▶ PASSAGE TO READ
+---+

NEWFOUNDLAND`SSTART-UP of production from Hibernia field on the Grand Banks frontier made 1997 a pivotal year for the province.
The field, discovered in 1979 and under development planning for about 5 years, kicked off an expected 19 year productive life on Nov. 17, 1997 (Fig. 1, Table 1).
Final governmental approvals were expected in late 1997 for development of large Terra Nova oil and gas field nearby.
Intense exploration and development interest in Newfoundland sprang not only from the Hibernia production start in the Jeanne d`Arc (also known as Avalon) basin but also from realization that several years of wildcatting had all but established commercial production in western Newfoundland in the area of the Port au Port peninsula. A large portion of western Newfoundland`s land and coastal waters was under license at yearend, and exploratory drilling was to continue there in 1998.
Grand Banks production was likely to rise to 10% or more of Canada`s light crude and condensate output in 1998 and might reach as much as 30% by 2005.

+---+

▶ TASKS TO PERFORM
A. List every distinct year that the passage on Newfoundland oil mentions, in chronological order.
B. Write out the passage on Newfoundland oil word for word, from "Final governmental approvals" to "30% by 2005.".

▶ DATASET CONTENT
+---+

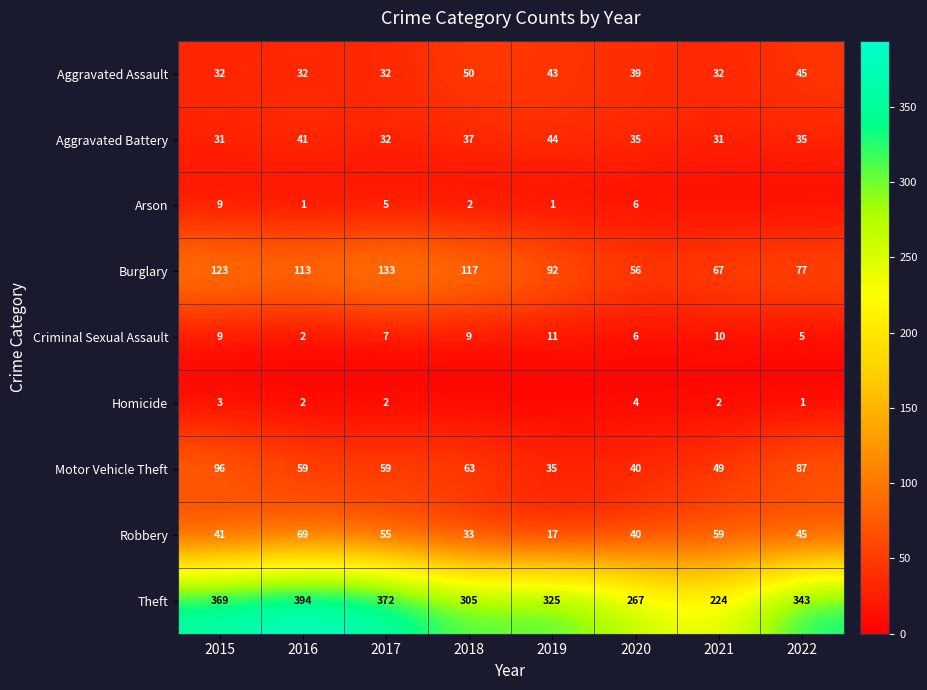

What is the difference between the highest and lowest values at 2021?

224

+---+

▶ SOLUTIONS BY TASK
A. 1979, 1997, 1998, 2005

B.
Final governmental approvals were expected in late 1997 for development of large Terra Nova oil and gas field nearby.
Intense exploration and development interest in Newfoundland sprang not only from the Hibernia production start in the Jeanne d`Arc (also known as Avalon) basin but also from realization that several years of wildcatting had all but established commercial production in western Newfoundland in the area of the Port au Port peninsula. A large portion of western Newfoundland`s land and coastal waters was under license at yearend, and exploratory drilling was to continue there in 1998.
Grand Banks production was likely to rise to 10% or more of Canada`s light crude and condensate output in 1998 and might reach as much as 30% by 2005.